New Issue: Regex Flag Confusion

24788, "mppf", "Regex Flag Confusion", "2024-04-05T22:47:32Z"

The Regex module currently includes several optional arguments for the initializer. The problem is, some of these don't work.

These ones are OK, as I understand things:

(from the documentation for regex.init)

  • literal: set to true to treat the regular expression as a literal (ie, create a regex matching pattern as a string rather than as a regular expression).
  • noCapture: set to true in order to disable all capture groups in the regular expression
  • ignoreCase: set to true in order to ignore case when matching. Note that this can be set inside the regular expression with (?i).
  • dotAll: set to true in order to allow . to match a newline. Note that this can be set inside the regular expression with (?s).

There are three that are problematic (these bullets are from the documentation for regex.init):

  • multiLine: set to true in order to activate multiline mode meaning that ^ and $ match the beginning and end of a line instead of just the beginning and end of the text. Note that this can be set inside a regular expression with (?m).
  • nonGreedy: set to true in order to prefer shorter matches for repetitions; for example, normally x* will match as many x characters as possible and x*? will match as few as possible. This flag swaps the two, so that x* will match as few as possible and x*? will match as many as possible. Note that this flag can be set inside the regular expression with (?U).
  • posix: set to true to disable non-POSIX regular expression syntax

We are using these to set RE2 Options like this:

  opts->set_longest_match(!options->nongreedy);
  opts->set_one_line(!options->multiline);

But, what the RE2 docs describe these Options as doing is very different from nongreedy and multiline. This gets to the 3 problems:

longest match vs nongreedy

RE2 Options docs say:

    //   longest_match    (false) search for longest match, not first match

But the nongreedy flag is meant to correspond to this totally different feature (per the RE2 syntax docs):

U       ungreedy: swap meaning of «x*» and «x*?», «x+» and «x+?», etc (default false)

I don't think we should be setting longest_match = !nongreedy. Instead, I think we need to prefix the regex with (?U) when nonGreedy=true is provided, and throw an error if this is provided in combination with posix.

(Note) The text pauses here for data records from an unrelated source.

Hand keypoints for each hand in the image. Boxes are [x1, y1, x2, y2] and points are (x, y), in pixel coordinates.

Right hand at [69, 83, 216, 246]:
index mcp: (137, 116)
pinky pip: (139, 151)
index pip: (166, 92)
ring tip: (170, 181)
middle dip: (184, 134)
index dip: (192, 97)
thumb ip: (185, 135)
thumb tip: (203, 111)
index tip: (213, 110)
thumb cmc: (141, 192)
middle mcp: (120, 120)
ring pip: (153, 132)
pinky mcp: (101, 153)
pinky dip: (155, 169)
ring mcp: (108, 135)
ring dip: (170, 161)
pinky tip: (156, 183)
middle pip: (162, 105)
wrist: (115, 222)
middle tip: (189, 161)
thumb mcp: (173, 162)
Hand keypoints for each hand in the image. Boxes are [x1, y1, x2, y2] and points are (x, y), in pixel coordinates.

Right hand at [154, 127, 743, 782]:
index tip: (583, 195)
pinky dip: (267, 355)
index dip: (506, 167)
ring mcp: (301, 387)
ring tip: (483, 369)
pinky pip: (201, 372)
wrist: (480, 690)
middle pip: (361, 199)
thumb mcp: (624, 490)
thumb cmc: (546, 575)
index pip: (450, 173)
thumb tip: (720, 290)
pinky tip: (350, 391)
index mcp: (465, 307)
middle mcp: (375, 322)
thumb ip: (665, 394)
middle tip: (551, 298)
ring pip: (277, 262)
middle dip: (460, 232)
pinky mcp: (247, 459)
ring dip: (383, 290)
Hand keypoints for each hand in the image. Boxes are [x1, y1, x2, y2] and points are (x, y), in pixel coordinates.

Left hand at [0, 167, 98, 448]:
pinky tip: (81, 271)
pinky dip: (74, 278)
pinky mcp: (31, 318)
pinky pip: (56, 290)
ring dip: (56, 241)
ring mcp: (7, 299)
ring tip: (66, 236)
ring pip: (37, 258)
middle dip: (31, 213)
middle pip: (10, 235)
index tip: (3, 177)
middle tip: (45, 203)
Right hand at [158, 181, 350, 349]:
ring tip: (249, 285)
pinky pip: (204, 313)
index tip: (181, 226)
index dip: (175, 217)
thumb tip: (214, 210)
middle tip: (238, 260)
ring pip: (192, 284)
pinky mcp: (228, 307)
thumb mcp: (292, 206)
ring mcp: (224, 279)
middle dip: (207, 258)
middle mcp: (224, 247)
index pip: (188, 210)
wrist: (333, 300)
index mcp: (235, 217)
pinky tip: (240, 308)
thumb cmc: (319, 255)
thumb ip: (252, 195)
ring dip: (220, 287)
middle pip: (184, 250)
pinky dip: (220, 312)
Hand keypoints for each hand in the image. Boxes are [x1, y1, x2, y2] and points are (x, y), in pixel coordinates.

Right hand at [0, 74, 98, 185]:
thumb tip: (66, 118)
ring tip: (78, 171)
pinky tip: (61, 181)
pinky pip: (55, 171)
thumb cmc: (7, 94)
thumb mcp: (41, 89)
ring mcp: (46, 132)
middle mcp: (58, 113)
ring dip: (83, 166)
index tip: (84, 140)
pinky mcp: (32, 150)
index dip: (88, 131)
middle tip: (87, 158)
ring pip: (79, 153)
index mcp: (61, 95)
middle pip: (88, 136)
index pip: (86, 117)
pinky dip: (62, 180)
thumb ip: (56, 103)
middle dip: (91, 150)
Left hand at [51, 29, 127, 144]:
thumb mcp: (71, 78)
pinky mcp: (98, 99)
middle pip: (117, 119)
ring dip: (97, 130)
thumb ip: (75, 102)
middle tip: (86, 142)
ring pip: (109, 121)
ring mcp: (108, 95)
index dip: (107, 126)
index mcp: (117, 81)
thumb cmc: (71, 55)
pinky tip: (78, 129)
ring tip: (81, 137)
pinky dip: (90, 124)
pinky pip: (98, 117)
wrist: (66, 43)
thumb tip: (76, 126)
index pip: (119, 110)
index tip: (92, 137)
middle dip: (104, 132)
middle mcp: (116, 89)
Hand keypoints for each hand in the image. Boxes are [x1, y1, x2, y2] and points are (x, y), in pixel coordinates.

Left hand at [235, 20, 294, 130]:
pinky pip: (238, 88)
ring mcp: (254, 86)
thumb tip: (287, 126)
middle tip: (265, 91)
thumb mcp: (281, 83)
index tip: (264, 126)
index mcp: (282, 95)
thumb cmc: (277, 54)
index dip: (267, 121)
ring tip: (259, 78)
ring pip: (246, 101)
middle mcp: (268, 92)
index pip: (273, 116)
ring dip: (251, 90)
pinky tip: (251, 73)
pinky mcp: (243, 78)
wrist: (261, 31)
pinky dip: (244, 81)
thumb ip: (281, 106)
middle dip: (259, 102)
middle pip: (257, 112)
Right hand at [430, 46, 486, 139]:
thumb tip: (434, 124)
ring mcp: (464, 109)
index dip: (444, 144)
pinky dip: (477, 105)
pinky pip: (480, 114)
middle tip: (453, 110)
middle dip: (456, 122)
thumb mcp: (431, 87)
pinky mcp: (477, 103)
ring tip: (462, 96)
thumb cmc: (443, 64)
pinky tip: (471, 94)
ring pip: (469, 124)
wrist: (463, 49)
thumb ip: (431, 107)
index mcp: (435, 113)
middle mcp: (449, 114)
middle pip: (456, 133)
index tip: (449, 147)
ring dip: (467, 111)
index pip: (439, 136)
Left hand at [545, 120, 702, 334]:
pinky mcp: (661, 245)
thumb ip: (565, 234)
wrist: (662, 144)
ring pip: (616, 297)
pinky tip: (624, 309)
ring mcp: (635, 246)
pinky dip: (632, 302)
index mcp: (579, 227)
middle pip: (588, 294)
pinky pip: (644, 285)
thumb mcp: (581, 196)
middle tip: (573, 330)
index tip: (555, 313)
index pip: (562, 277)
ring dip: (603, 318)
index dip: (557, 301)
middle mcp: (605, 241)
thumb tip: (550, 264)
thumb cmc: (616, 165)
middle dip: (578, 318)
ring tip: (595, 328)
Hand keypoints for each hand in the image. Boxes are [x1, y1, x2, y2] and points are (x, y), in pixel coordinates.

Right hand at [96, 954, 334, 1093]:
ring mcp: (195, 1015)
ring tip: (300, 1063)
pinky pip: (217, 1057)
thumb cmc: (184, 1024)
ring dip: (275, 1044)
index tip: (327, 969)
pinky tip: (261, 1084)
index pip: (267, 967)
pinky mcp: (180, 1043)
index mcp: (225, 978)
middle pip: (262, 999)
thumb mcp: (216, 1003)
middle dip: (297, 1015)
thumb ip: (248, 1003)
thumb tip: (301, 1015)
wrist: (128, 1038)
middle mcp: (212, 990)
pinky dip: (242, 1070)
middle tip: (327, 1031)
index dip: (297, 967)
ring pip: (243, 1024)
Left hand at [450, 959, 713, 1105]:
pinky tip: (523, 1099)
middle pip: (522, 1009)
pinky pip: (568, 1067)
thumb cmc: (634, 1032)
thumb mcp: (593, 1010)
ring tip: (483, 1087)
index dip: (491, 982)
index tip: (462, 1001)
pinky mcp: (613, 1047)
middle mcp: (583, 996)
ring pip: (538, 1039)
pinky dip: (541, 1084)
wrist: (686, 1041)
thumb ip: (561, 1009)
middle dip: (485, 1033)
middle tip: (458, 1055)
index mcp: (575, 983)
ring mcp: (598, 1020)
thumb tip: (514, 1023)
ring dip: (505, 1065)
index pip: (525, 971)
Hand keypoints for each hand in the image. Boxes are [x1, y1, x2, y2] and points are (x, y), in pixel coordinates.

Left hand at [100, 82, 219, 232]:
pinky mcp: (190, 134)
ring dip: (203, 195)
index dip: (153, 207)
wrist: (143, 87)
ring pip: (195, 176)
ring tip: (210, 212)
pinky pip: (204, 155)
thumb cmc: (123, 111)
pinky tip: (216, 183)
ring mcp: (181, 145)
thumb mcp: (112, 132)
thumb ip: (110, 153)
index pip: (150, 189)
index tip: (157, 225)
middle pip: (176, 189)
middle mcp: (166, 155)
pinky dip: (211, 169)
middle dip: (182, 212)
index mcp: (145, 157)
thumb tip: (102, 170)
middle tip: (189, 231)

The difference is observable with this program:

use Regex;
writeln("replacing bb |b->a"); // compare with Python re.sub(r'|b', 'a', "bb") -> aaaaa
writeln("bb".replace(new regex("|b"), "a"));

Right now, it produces aa, but if I turn off setting longest_match, it produces ababa (which makes more sense, according to the RE2 docs).

one_line vs multiline

The RE2 Options docs say:

    // The following options are only consulted when posix_syntax == true.
    // When posix_syntax == false, these features are always enabled and
    // cannot be turned off; to perform multi-line matching in that case,
    // begin the regexp with (?m).
    //   perl_classes     (false) allow Perl's \d \s \w \D \S \W
    //   word_boundary    (false) allow Perl's \b \B (word boundary and not)
    //   one_line         (false) ^ and $ only match beginning and end of text

But the multiLine flag is meant to correspond to this related feature (per the RE2 syntax docs):

m       multi-line mode: «^» and «$» match begin/end line in addition to begin/end text (default false)

That's close to being reasonable, but normally posix mode is off, so one_line=!multiLine will be ignored. I think we need to prefix the regex with (?m) when multiLine=true is provided and posix mode is not requested. How this works when posix mode is requested is the subject of the next section.

posix mode

RE2 provides a "canned" option for Posix mode. That activates longest_match=true. Additionally, per the above, it's my understanding that Posix regexs has a different default w.r.t. multiLine mode (multiline mode is enabled by default).

Presumably, posix=true should activate longest_match=true. It would also normally imply multiLine=true. Is it possible or reasonable to change the default behavior for new Regex("something", posix=true) to activate multiLine=true ? This would be better match RE2 (and presumably POSIX regular expressions).